| To-do item |
Taking the line with "son imposante barbe" as the first and the last line of the listing as the final one, please copy exactly those lines and no others, without pictures.

| Data provided |
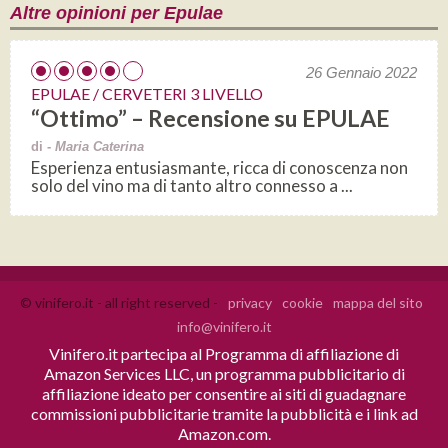
Altre opinioni per Epulae
26 Gennaio 2022
EPULAE / CERVETERI 3 LIVELLO
“Ottimo” – Recensione su EPULAE
di -
Maria Caterina
Esperienza entusiasmante, ricca di conoscenza non
solo del vino ma di tanto altro connesso a ...
© vinifero.it - all right reserved -
privacy
cookie
mappa del sito
info@vinifero.it
Vinifero.it partecipa al Programma di affiliazione di
Amazon Services LLC, un programma pubblicitario di
affiliazione ideato per consentire ai siti di guadagnare
commissioni pubblicitarie tramite la pubblicità e i link ad
Amazon.com.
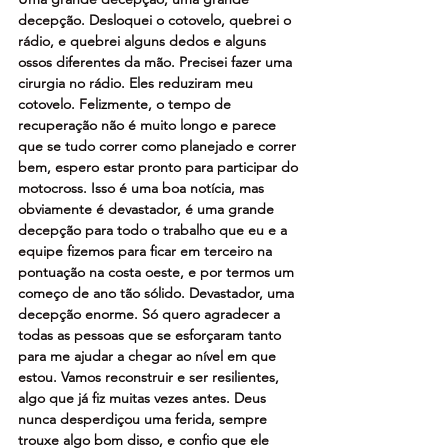
decepção. Desloquei o cotovelo, quebrei o 
rádio, e quebrei alguns dedos e alguns 
ossos diferentes da mão. Precisei fazer uma 
cirurgia no rádio. Eles reduziram meu 
cotovelo. Felizmente, o tempo de 
recuperação não é muito longo e parece 
que se tudo correr como planejado e correr 
bem, espero estar pronto para participar do 
motocross. Isso é uma boa notícia, mas 
obviamente é devastador, é uma grande 
decepção para todo o trabalho que eu e a 
equipe fizemos para ficar em terceiro na 
pontuação na costa oeste, e por termos um 
começo de ano tão sólido. Devastador, uma 
decepção enorme. Só quero agradecer a 
todas as pessoas que se esforçaram tanto 
para me ajudar a chegar ao nível em que 
estou. Vamos reconstruir e ser resilientes, 
algo que já fiz muitas vezes antes. Deus 
nunca desperdiçou uma ferida, sempre 
trouxe algo bom disso, e confio que ele 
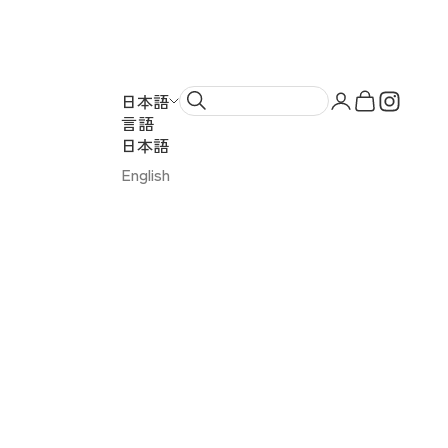
ンドスイーツ）
アカウントペー
カートを開
日本語
言語
日本語
English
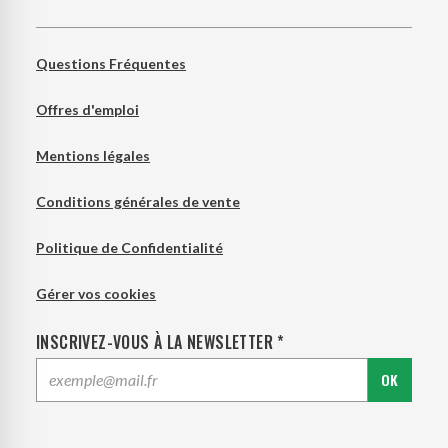
Questions Fréquentes
Offres d'emploi
Mentions légales
Conditions générales de vente
Politique de Confidentialité
Gérer vos cookies
INSCRIVEZ-VOUS À LA NEWSLETTER *
OK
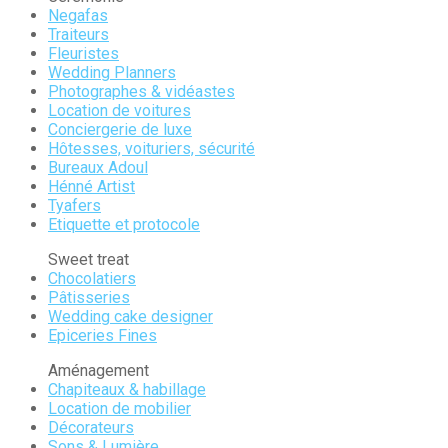
Negafas
Traiteurs
Fleuristes
Wedding Planners
Photographes & vidéastes
Location de voitures
Conciergerie de luxe
Hôtesses, voituriers, sécurité
Bureaux Adoul
Hénné Artist
Tyafers
Etiquette et protocole
Sweet treat
Chocolatiers
Pâtisseries
Wedding cake designer
Epiceries Fines
Aménagement
Chapiteaux & habillage
Location de mobilier
Décorateurs
Sons & Lumière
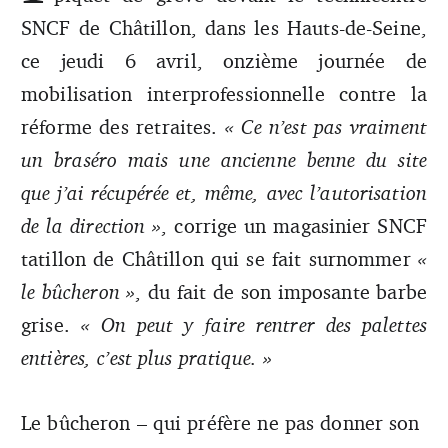
Zerouali / Mediapart
SNCF de Châtillon, dans les Hauts-de-Seine,
ce jeudi 6 avril, onzième journée de
mobilisation interprofessionnelle contre la
réforme des retraites.
« Ce n’est pas vraiment
un braséro mais une ancienne benne du site
que j’ai récupérée et, même, avec l’autorisation
de la direction »
,
corrige un magasinier SNCF
tatillon de Châtillon qui se fait surnommer
«
le bûcheron »
, du fait de son imposante barbe
grise.
« On peut y faire rentrer des palettes
entières, c’est plus pratique. »
Le bûcheron – qui préfère ne pas donner son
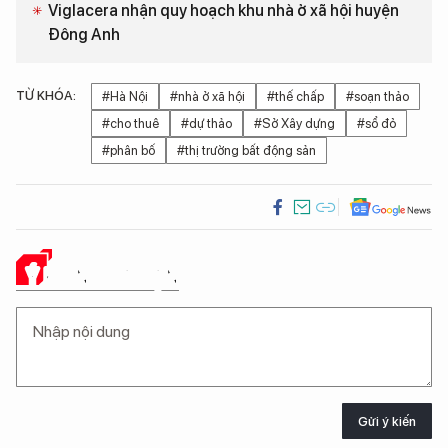
Viglacera nhận quy hoạch khu nhà ở xã hội huyện
Đông Anh
TỪ KHÓA:
#Hà Nội
#nhà ở xã hội
#thế chấp
#soạn thảo
#cho thuê
#dự thảo
#Sở Xây dựng
#sổ đỏ
#phân bố
#thị trường bất động sản
Ý KIẾN CỦA BẠN
Gửi ý kiến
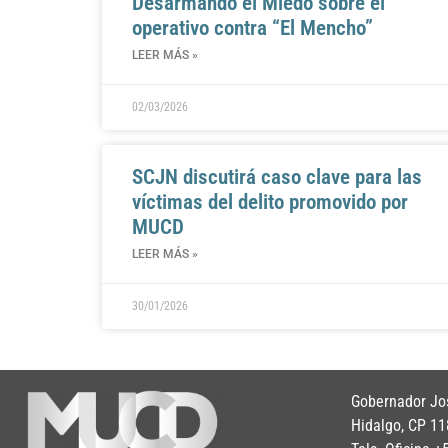
Desarmando el Miedo sobre el
operativo contra “El Mencho”
LEER MÁS »
02/03/2026
SCJN discutirá caso clave para las
víctimas del delito promovido por
MUCD
LEER MÁS »
30/01/2026
Gobernador Jos
Hidalgo, CP 11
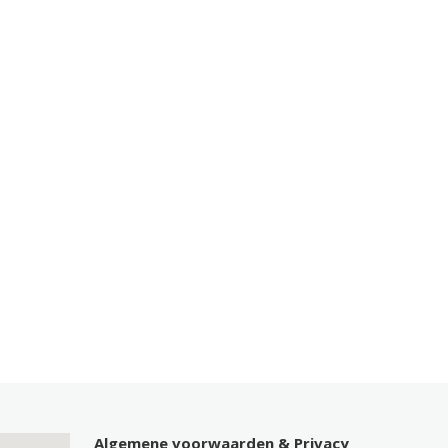
Algemene voorwaarden & Privacy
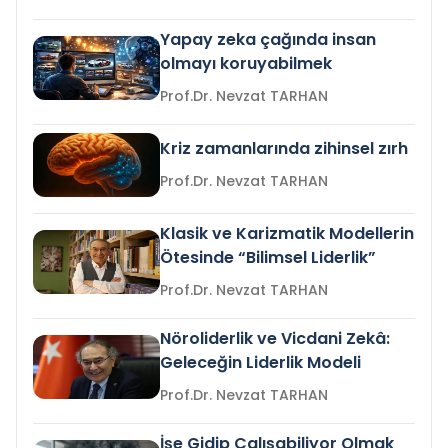
Yapay zeka çağında insan
olmayı koruyabilmek
Prof.Dr. Nevzat TARHAN
Kriz zamanlarında zihinsel zırh
Prof.Dr. Nevzat TARHAN
Klasik ve Karizmatik Modellerin
Ötesinde “Bilimsel Liderlik”
Prof.Dr. Nevzat TARHAN
Nöroliderlik ve Vicdani Zekâ:
Geleceğin Liderlik Modeli
Prof.Dr. Nevzat TARHAN
İşe Gidip Çalışabiliyor Olmak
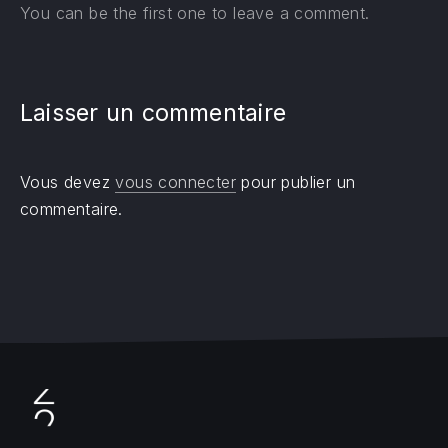
You can be the first one to leave a comment.
Laisser un commentaire
Vous devez
vous connecter
pour publier un
commentaire.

| Written response |
, du fait de son imposante barbe
grise.
« On peut y faire rentrer des palettes
entières, c’est plus pratique. »
Le bûcheron – qui préfère ne pas donner son
Viglacera nhận quy hoạch khu nhà ở xã hội huyện
Đông Anh
TỪ KHÓA:
#Hà Nội
#nhà ở xã hội
#thế chấp
#soạn thảo
#cho thuê
#dự thảo
#Sở Xây dựng
#sổ đỏ
#phân bố
#thị trường bất động sản
Ý KIẾN CỦA BẠN
Gửi ý kiến
Desarmando el Miedo sobre el
operativo contra “El Mencho”
LEER MÁS »
02/03/2026
SCJN discutirá caso clave para las
víctimas del delito promovido por
MUCD
LEER MÁS »
30/01/2026
Gobernador Jos
Hidalgo, CP 11
Algemene voorwaarden & Privacy
Yapay zeka çağında insan
olmayı koruyabilmek
Prof.Dr. Nevzat TARHAN
Kriz zamanlarında zihinsel zırh
Prof.Dr. Nevzat TARHAN
Klasik ve Karizmatik Modellerin
Ötesinde “Bilimsel Liderlik”
Prof.Dr. Nevzat TARHAN
Nöroliderlik ve Vicdani Zekâ:
Geleceğin Liderlik Modeli
Prof.Dr. Nevzat TARHAN
İşe Gidip Çalışabiliyor Olmak
You can be the first one to leave a comment.
Laisser un commentaire
Vous devez
vous connecter
pour publier un
commentaire.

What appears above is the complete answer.